Pilgrims of Hope in Marriage Week

12-Feb-2025

-By Fran Watson, Marriage Care’s Head of Marriage Preparation and Enrichment

This year Marriage Week takes place in a Jubilee year for the Catholic Church. A special time to re-establish a proper relationship with God, with one another, and with all of creation. The theme of this Jubilee year is ‘Pilgrims of Hope’; a year of hope for a world suffering the impacts of war, the ongoing effects of COVID-19 pandemic, and other crises.

In many ways married couples are ‘Pilgrims of Hope’.  If we go right back to the start of the Genesis story, we see that God created man and then said ‘It is not good that man should be alone’ and in his final act of Creation, God made woman, as an equal to man to complement him, and we first see the basic unit at the heart of human society, the couple.
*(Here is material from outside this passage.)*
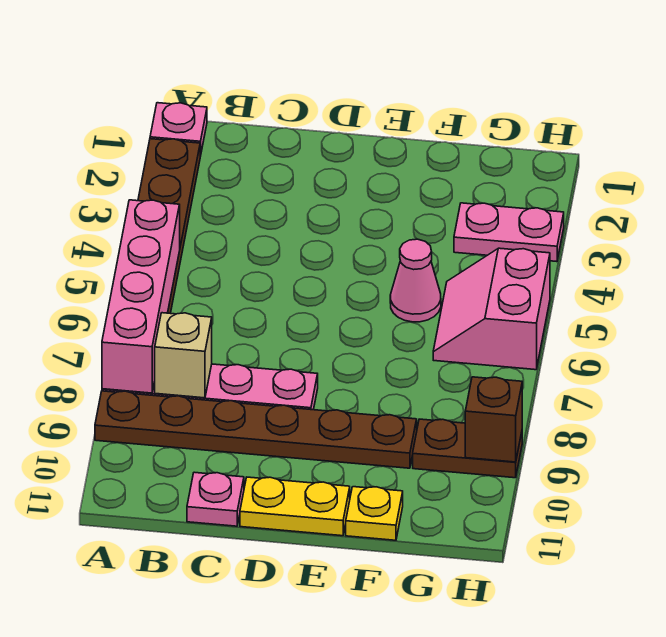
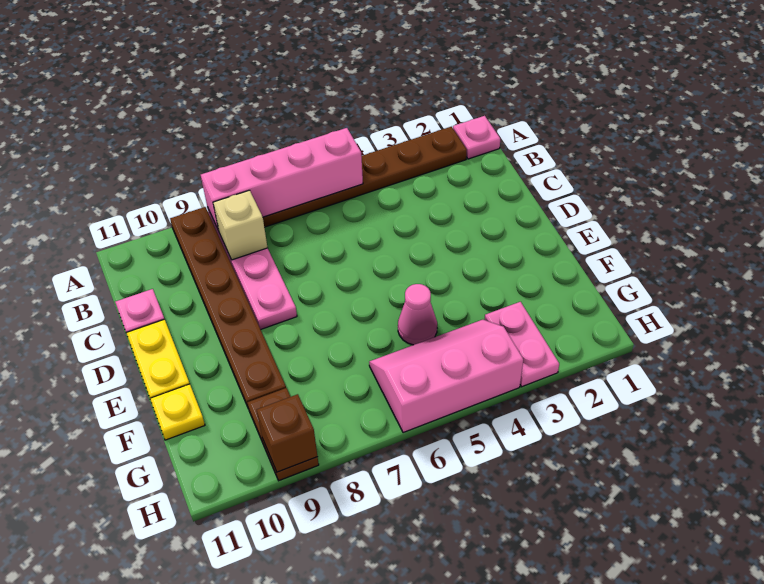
pink slope G5:H6 level 1 top H -> pink slope G4:H6 level 1 top H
Slightly later in Genesis 2; 24 we read ‘This is why man leaves his father and mother and joins himself to his wife, and they become one body’. The couple and their Marriage are the culmination of Creation.
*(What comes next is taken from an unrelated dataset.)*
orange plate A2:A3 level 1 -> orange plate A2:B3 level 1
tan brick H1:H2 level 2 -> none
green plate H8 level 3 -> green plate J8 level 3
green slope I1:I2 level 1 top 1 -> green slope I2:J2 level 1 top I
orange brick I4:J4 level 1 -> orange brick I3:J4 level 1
During the Catholic Marriage service, we hear that decision being taken again by each couple:

‘I call upon these persons here present to

witness that I…do take thee…to be my lawful

wedded wife/husband,

to have and to hold from this day forward

for better for worse,

for richer for poorer,

in sickness and in health,

to love and to cherish, till death do us part.’

 

(Declaration of consent from The Order of Celebrating Matrimony 2016)

 

Each partner chooses to make a Covenant with the other, to ‘have and to hold’ meaning, to give the whole of themselves to the other as they are, and to accept the gift of the other entirely as they are. There are no conditions or exceptions as with a contract; ‘I will love you, honour you, cherish you, forever, no matter what’. An unconditional love in the same way that Christ loves His Church (us); He will love us forever even though as humans, Christ knows that we will turn away at times…

 

In the same way, the couple is fully aware as they enter marriage, that although they love one another completely, the journey, will not always be straightforward and at times will be very difficult. They could be seen as ‘Pilgrims of Hope’ taking ‘a leap of faith into a future as yet unknown, because of where they are’ (Adapted from words thought to have been said by St John of the Cross in the 16th Century).

 

What leap of faith are you making in this Marriage Week? What does being a ‘Pilgrim of Hope’ mean to you?